THE RECORDS:
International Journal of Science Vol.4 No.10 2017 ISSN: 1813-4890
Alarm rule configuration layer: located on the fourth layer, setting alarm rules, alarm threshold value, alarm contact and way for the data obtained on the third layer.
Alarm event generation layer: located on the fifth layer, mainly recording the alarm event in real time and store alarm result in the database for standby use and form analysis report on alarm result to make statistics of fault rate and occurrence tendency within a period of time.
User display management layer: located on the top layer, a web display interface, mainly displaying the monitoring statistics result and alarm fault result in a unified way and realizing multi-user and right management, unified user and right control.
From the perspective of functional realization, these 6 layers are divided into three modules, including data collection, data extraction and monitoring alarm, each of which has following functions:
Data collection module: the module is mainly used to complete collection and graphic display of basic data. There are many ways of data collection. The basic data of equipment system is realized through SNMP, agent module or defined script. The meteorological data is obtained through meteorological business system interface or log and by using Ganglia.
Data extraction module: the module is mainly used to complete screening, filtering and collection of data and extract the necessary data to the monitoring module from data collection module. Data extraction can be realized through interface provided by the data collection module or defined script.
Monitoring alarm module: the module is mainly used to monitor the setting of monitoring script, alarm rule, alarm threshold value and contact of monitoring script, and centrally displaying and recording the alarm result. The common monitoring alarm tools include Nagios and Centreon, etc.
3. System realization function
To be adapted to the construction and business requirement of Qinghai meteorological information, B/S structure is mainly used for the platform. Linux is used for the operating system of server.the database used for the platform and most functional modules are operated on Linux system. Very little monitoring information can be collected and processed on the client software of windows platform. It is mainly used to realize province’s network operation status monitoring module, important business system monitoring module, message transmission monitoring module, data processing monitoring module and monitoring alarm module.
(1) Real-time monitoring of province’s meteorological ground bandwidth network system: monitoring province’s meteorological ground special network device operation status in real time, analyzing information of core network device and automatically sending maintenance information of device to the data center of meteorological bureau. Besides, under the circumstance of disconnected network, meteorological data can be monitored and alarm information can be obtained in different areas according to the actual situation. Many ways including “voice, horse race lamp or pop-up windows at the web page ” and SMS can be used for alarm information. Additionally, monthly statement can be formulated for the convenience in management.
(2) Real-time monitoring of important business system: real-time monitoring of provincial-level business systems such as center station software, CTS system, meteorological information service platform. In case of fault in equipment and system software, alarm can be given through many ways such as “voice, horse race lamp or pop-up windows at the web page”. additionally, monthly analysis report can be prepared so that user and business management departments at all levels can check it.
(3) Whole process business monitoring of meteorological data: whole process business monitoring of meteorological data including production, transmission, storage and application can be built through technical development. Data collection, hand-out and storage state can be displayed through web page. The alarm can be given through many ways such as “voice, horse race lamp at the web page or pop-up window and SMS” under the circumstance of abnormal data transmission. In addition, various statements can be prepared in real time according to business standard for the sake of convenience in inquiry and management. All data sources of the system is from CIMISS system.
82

...

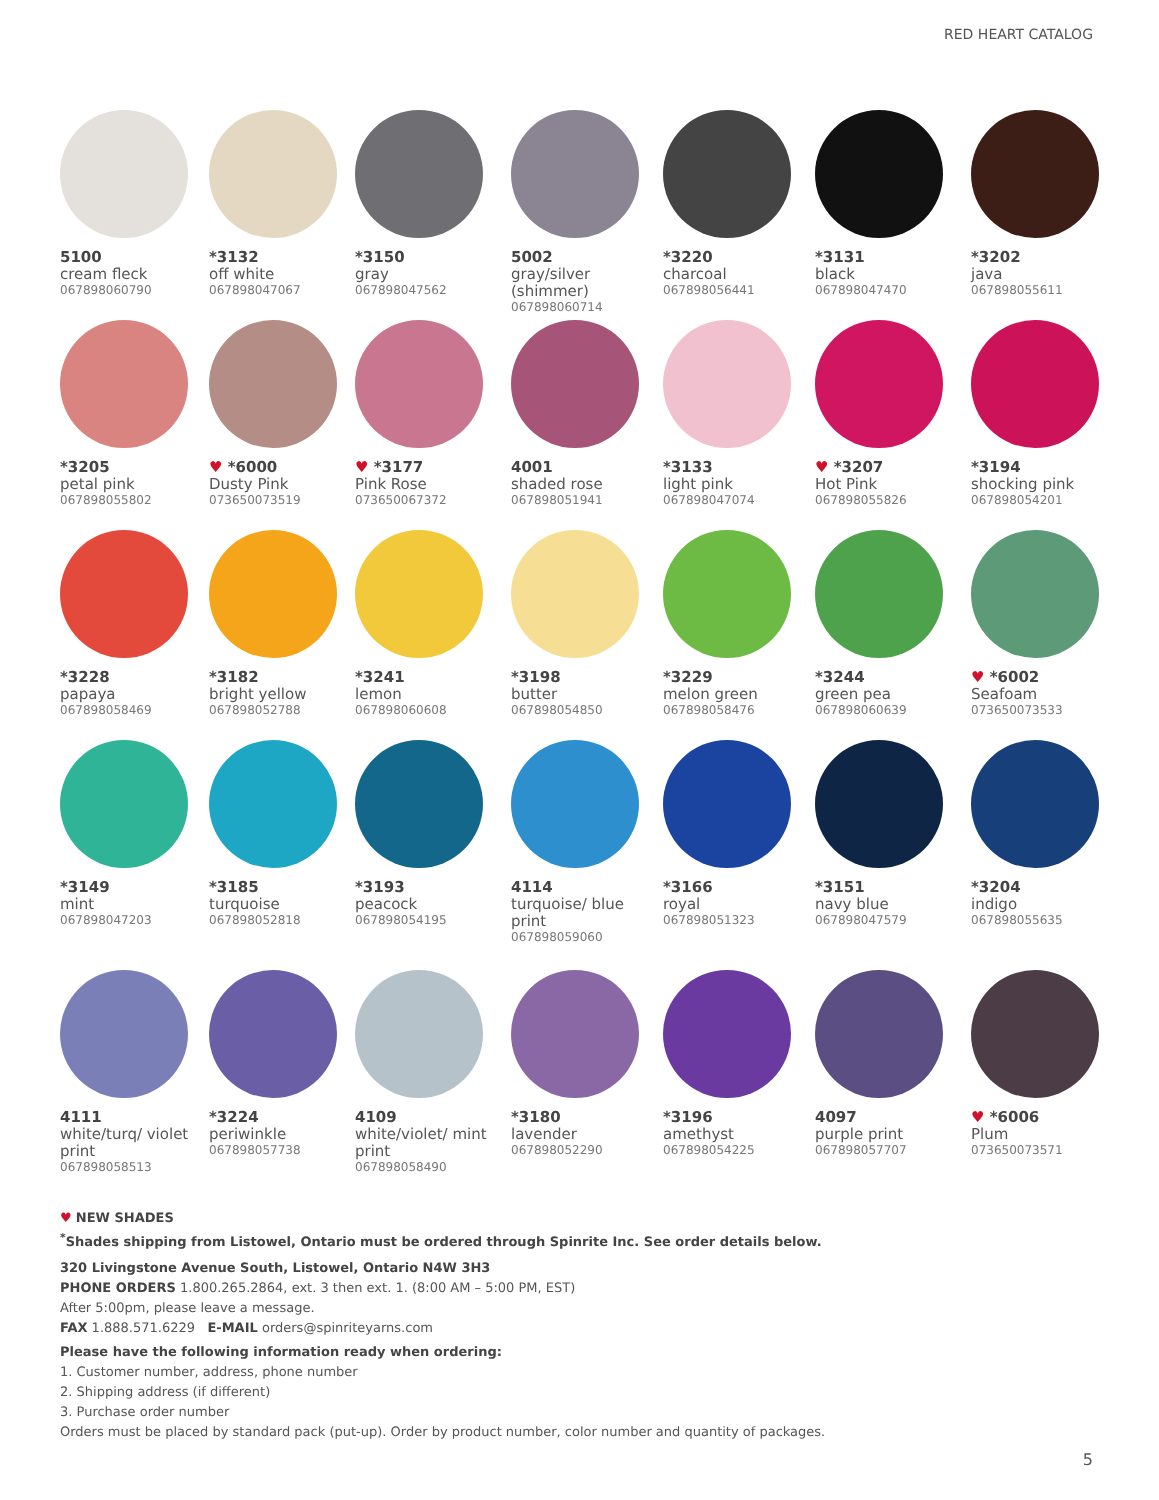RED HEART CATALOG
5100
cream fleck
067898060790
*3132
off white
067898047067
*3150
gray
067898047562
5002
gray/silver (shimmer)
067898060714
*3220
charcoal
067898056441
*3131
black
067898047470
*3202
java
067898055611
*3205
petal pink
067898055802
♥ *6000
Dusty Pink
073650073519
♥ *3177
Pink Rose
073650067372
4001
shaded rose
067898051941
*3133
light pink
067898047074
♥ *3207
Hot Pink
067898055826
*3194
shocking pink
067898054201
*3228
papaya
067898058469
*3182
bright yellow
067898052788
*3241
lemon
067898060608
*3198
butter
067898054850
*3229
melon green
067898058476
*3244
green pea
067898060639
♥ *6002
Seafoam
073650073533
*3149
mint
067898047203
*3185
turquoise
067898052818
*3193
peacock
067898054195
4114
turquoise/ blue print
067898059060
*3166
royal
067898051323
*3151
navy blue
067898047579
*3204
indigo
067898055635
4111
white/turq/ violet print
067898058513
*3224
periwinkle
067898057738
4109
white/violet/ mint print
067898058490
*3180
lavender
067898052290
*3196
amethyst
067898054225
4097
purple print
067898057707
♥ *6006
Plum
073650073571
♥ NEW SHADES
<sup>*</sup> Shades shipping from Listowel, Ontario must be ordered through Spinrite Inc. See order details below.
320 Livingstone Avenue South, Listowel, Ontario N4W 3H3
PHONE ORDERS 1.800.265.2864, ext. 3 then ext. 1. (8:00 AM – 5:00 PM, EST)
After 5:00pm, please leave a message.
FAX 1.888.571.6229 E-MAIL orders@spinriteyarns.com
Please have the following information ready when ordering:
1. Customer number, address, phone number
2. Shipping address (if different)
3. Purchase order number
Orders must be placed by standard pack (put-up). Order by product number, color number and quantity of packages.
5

WHAT IS NEEDED: Look above for the line with "067898060639" and the line with "320 Livingstone Avenue". Write out those two lines and all the lines between them, exactly, and no others.

FINAL ANSWER:
067898060639
♥ *6002
Seafoam
073650073533
*3149
mint
067898047203
*3185
turquoise
067898052818
*3193
peacock
067898054195
4114
turquoise/ blue print
067898059060
*3166
royal
067898051323
*3151
navy blue
067898047579
*3204
indigo
067898055635
4111
white/turq/ violet print
067898058513
*3224
periwinkle
067898057738
4109
white/violet/ mint print
067898058490
*3180
lavender
067898052290
*3196
amethyst
067898054225
4097
purple print
067898057707
♥ *6006
Plum
073650073571
♥ NEW SHADES
<sup>*</sup> Shades shipping from Listowel, Ontario must be ordered through Spinrite Inc. See order details below.
320 Livingstone Avenue South, Listowel, Ontario N4W 3H3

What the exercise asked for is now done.